The snow was to blame for my breakage, as predicted by Theresa. Except I wasn’t skiing; I just went down the steps when a light dusting of snow made them slick as snot. I caught myself falling backwards with my arms and the rest is history. Except I didn’t really pay attention to the injury until it got so bad I couldn’t sleep at night. (Denial – it ain’t just a river in Egypt!)
So I am getting massage to loosen tightened muscles around the joint and I received an immobilizer from my MD. When she gave it to me, she admonished me to be sure and keep moving my shoulder so it doesn’t "freeze".
"You’re kidding, right?" I looked at her. "I’ll wear this thing at night so I don’t over rotate it, but I’m a WOMAN! I still have laundry to do, cleaning, meals to prepare, blogging and writing commitments. Believe me when I say – that will never be the problem; that I won’t move my shoulder!" Then I followed with, "Just think of what you would do in my place." A menopausal goddess herself, she laughed, "You’re right, what was I thinking? Let me rephrase that to don’t overdo."

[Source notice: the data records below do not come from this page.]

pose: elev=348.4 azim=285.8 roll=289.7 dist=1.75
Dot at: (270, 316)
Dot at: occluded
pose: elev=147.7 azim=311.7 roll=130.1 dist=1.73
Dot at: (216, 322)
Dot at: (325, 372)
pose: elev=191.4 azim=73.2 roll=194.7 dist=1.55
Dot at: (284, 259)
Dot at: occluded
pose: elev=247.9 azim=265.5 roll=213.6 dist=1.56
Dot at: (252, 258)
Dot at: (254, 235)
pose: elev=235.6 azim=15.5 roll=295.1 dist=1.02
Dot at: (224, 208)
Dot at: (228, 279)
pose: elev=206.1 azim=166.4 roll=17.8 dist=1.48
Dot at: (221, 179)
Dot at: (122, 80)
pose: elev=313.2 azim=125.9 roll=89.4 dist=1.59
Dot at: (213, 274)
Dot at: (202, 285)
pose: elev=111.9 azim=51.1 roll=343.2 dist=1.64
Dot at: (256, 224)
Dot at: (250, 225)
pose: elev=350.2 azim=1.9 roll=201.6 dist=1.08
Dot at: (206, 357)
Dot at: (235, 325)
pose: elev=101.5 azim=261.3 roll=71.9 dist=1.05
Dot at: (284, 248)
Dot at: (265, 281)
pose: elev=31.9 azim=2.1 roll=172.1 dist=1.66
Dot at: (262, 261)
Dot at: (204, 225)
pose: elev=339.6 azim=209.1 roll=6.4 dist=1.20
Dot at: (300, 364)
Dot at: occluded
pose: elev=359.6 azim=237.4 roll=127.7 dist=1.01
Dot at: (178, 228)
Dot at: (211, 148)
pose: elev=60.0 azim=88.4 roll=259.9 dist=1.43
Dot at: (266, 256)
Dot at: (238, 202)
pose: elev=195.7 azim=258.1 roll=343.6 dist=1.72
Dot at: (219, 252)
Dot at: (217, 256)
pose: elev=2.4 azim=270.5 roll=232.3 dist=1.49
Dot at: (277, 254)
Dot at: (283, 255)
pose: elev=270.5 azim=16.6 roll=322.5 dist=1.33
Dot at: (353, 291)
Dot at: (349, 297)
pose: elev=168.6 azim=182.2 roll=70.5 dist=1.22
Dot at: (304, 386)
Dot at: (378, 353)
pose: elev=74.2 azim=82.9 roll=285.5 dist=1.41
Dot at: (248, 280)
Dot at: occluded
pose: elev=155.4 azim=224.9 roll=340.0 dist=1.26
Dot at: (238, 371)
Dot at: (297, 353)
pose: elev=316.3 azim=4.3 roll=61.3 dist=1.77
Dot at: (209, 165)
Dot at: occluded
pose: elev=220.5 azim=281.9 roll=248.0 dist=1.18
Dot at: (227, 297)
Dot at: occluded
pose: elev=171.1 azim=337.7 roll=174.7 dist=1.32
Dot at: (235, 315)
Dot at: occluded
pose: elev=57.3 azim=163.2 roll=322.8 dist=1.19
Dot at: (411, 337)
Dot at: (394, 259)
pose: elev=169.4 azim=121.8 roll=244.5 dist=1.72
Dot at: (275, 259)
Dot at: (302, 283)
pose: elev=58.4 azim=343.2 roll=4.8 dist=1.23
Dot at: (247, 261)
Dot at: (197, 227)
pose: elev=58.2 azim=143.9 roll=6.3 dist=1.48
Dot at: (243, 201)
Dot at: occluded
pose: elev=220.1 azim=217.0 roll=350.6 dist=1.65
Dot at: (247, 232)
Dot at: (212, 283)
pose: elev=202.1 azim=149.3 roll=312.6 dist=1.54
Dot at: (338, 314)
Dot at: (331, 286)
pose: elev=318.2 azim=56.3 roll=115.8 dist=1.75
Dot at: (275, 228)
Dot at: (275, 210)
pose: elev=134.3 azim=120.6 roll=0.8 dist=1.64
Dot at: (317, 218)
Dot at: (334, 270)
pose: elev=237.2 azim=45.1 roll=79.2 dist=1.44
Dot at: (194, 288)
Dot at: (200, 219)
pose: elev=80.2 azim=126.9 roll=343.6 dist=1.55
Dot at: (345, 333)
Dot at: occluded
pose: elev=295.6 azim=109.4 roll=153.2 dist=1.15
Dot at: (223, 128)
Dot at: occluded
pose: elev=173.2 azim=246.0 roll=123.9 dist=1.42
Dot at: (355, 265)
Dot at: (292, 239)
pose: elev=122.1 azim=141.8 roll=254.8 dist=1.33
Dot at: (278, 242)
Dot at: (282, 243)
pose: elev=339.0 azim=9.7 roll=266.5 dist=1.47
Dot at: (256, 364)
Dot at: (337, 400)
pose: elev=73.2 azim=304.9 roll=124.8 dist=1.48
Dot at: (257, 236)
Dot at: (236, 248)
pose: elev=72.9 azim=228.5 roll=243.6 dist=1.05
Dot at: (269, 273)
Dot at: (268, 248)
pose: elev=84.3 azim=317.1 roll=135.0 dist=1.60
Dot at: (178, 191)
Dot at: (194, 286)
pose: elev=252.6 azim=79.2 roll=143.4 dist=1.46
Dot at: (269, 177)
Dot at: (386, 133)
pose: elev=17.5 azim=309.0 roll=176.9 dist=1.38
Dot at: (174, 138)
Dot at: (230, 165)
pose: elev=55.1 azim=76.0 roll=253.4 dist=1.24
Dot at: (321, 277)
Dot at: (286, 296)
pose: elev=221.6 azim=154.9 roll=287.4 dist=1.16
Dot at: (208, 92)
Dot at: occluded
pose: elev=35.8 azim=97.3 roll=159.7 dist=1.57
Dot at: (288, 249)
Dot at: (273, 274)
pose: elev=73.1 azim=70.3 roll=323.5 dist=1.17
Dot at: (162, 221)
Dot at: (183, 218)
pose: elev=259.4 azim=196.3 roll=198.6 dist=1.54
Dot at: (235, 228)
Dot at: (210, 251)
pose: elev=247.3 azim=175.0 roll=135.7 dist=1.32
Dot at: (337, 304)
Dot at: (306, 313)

And I’ll surely try not to. The biggest challenge, besides the immutable fact that we heal more slowly as we age, is that we feel YOUNG inside. I still feel like I could paddle a canoe through whitewater or windsurf 20 knot winds or hike through quicksand in the hot stinkin’ desert to camp at the base of a Navajo ruin. Maybe I can still do these things, but certainly not with the aplomb of my 30’s. And some things I may not need or wish to try again.
My husband was talking with one of his compadres about things his friend could no longer do and how sad that was. Dewitt rejoined with, "Yes but I look at the gnarly ski hill with the black diamond and realize with gratitude that I don’t ever have to ski those moguls again." Yep, there’s a snow white pony in there somewhere. I think I’ll name it "Acceptance."